**ABOUT THIS EXERCISE:**
Your copy should match the records exactly, apart from the pictures, which stay out.

(Edit difference data)

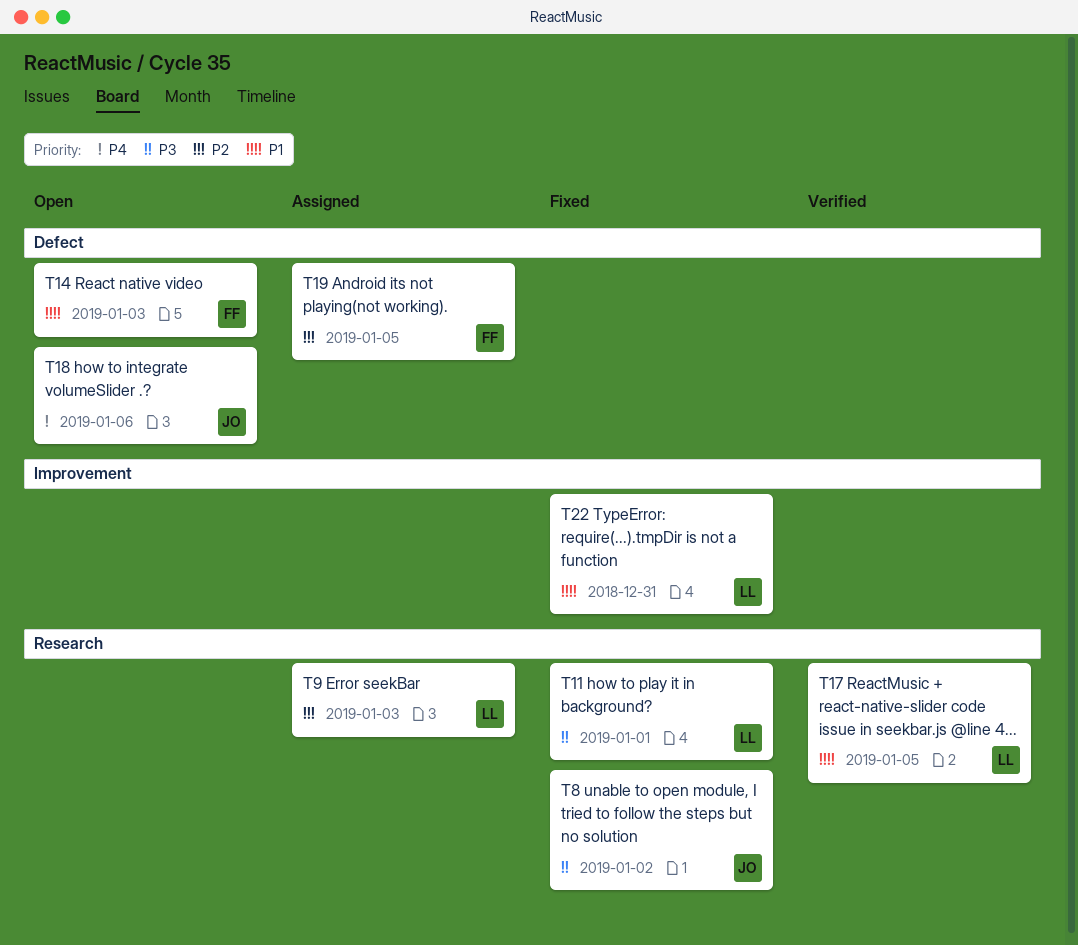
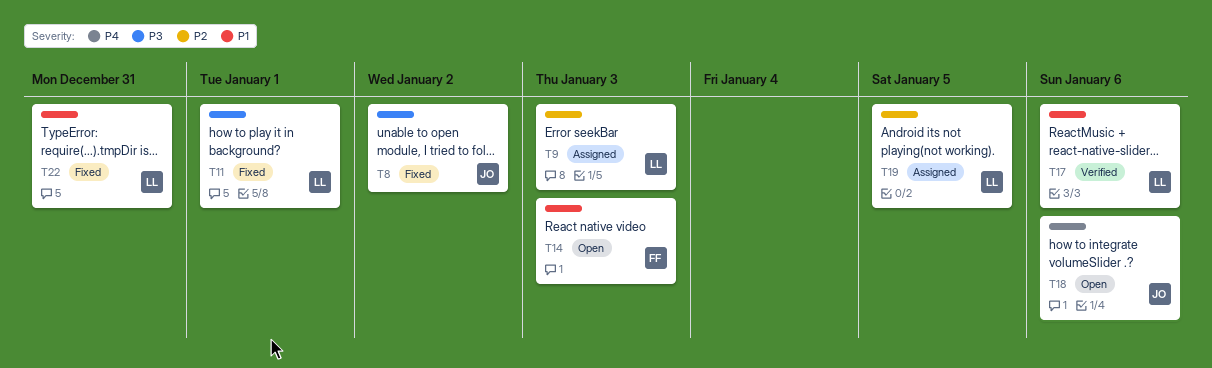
T17, due: Jan 5 -> Jan 6
T19, owner: FF -> LL

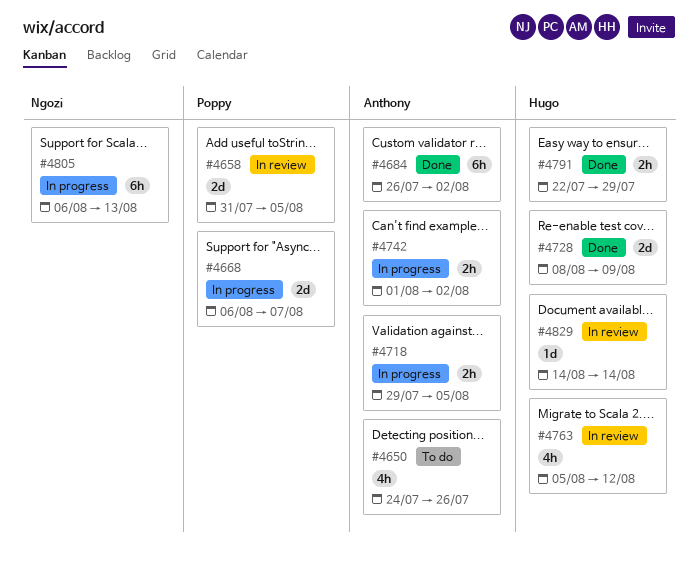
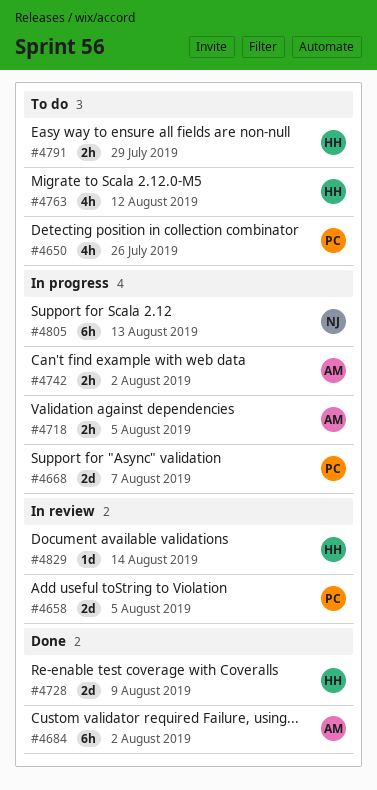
#4650, owner: Anthony -> Poppy
#4763, status: In review -> To do
#4791, status: Done -> To do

**SOLVED PROBLEM:**
T17, due: Jan 5 -> Jan 6
T19, owner: FF -> LL

#4650, owner: Anthony -> Poppy
#4763, status: In review -> To do
#4791, status: Done -> To do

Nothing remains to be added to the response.